Your goal
Count the lines in the records below that contain the string "derived", treating uppercase and lowercase as different. Give only the number.
[Opening Records section]
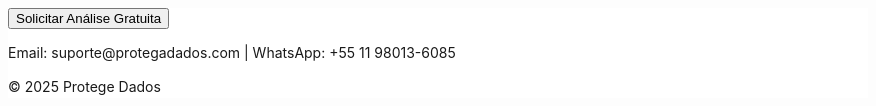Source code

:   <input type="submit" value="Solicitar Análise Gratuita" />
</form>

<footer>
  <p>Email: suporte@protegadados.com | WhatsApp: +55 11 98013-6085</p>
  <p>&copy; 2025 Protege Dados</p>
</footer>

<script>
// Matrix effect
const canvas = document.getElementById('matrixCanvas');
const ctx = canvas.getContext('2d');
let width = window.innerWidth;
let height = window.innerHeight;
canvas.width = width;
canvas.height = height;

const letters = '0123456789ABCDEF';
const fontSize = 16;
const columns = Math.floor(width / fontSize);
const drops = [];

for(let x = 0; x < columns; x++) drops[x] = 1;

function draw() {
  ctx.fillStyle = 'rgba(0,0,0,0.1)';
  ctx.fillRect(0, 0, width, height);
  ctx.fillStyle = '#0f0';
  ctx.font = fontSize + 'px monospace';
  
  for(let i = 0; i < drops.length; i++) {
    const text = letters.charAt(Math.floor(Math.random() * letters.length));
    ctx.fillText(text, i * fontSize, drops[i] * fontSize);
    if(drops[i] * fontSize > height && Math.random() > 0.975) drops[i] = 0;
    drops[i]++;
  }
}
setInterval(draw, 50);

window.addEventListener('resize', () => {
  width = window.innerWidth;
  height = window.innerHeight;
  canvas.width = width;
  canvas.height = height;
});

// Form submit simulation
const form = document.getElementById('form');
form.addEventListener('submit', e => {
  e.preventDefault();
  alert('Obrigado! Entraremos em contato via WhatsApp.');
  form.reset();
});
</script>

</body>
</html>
[Closing Records section]
[Opening Records section]
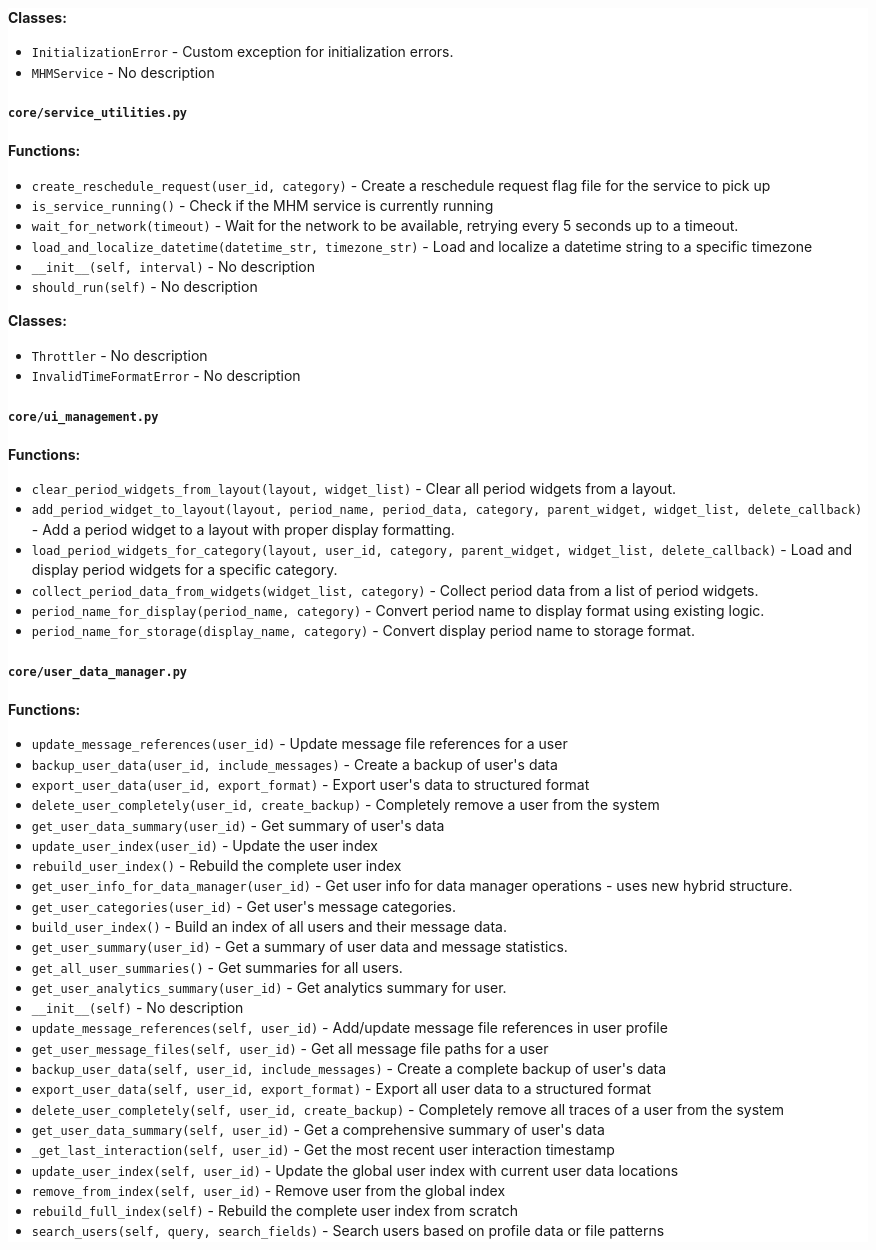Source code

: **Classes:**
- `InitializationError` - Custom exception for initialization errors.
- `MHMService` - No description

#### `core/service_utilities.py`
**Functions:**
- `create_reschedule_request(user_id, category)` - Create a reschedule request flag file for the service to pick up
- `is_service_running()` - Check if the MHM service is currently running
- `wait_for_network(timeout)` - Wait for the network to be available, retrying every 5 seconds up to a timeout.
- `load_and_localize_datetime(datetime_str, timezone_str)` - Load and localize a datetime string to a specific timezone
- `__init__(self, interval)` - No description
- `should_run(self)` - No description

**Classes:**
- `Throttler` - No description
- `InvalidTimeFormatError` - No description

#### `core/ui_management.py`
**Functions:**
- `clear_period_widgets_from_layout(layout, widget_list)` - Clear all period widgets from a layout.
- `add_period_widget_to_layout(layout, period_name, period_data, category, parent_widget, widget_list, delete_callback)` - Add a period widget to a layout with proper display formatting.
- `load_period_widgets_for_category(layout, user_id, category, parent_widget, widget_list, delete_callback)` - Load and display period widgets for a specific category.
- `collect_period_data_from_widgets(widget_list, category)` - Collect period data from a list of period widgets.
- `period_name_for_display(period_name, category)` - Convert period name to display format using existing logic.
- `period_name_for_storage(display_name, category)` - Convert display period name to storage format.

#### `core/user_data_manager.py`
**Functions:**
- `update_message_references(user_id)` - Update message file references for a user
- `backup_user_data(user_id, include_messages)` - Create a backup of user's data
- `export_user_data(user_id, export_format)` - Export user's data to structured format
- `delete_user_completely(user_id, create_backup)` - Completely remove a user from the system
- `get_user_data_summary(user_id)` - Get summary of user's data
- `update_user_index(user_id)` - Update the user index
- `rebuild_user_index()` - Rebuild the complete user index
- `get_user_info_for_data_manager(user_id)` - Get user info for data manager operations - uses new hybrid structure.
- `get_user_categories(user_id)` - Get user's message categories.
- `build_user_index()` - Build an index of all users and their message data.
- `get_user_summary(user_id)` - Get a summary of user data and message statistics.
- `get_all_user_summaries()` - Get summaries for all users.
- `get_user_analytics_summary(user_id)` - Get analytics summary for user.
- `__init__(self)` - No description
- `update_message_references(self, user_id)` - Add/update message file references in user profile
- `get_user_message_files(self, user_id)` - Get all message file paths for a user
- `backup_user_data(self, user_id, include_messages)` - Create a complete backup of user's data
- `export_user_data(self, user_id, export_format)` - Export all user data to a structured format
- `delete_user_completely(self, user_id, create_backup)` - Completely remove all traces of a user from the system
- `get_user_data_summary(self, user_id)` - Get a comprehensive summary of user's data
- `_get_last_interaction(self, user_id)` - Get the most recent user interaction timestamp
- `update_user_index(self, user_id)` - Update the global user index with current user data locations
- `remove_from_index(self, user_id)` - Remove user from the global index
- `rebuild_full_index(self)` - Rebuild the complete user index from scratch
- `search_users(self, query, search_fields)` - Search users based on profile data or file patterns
[Closing Records section]
[Opening Records section]
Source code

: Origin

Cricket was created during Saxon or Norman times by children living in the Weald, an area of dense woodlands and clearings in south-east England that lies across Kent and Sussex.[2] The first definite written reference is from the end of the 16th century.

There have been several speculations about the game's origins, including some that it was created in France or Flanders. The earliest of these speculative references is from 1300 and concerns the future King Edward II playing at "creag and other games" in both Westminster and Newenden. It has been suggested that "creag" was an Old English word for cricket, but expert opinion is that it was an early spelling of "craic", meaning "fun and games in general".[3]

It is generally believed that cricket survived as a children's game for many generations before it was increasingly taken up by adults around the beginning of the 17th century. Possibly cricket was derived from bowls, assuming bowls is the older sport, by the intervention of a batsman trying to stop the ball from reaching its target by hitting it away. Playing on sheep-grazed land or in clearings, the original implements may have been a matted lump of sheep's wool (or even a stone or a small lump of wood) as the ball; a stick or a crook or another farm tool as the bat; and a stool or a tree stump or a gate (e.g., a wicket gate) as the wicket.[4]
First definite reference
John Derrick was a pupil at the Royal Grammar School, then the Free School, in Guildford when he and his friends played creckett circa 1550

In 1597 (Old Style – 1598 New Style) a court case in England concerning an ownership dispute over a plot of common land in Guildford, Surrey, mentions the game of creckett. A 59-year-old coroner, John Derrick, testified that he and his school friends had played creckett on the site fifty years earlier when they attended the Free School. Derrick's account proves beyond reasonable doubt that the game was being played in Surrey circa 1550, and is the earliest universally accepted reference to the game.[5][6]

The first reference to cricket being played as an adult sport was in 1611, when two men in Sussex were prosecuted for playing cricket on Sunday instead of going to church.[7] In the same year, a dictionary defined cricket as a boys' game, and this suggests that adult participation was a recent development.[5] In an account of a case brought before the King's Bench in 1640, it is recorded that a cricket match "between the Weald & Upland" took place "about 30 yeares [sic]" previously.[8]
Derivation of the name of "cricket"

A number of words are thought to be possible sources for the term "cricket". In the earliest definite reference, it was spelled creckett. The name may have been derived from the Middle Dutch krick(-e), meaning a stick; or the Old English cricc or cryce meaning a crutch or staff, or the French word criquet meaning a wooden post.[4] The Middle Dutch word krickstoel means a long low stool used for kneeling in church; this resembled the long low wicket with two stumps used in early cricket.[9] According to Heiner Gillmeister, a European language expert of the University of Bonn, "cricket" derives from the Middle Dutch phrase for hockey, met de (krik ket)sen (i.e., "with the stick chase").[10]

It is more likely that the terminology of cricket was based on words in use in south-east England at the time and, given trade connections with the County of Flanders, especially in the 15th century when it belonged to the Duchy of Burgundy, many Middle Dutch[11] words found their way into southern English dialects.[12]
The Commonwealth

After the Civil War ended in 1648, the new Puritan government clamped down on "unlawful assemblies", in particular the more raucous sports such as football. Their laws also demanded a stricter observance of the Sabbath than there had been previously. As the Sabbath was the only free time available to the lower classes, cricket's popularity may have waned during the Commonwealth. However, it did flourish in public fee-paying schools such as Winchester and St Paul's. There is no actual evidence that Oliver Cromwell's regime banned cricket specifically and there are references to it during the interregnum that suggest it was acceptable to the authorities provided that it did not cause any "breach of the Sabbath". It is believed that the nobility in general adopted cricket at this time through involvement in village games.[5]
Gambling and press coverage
[Closing Records section]
Solved problem
2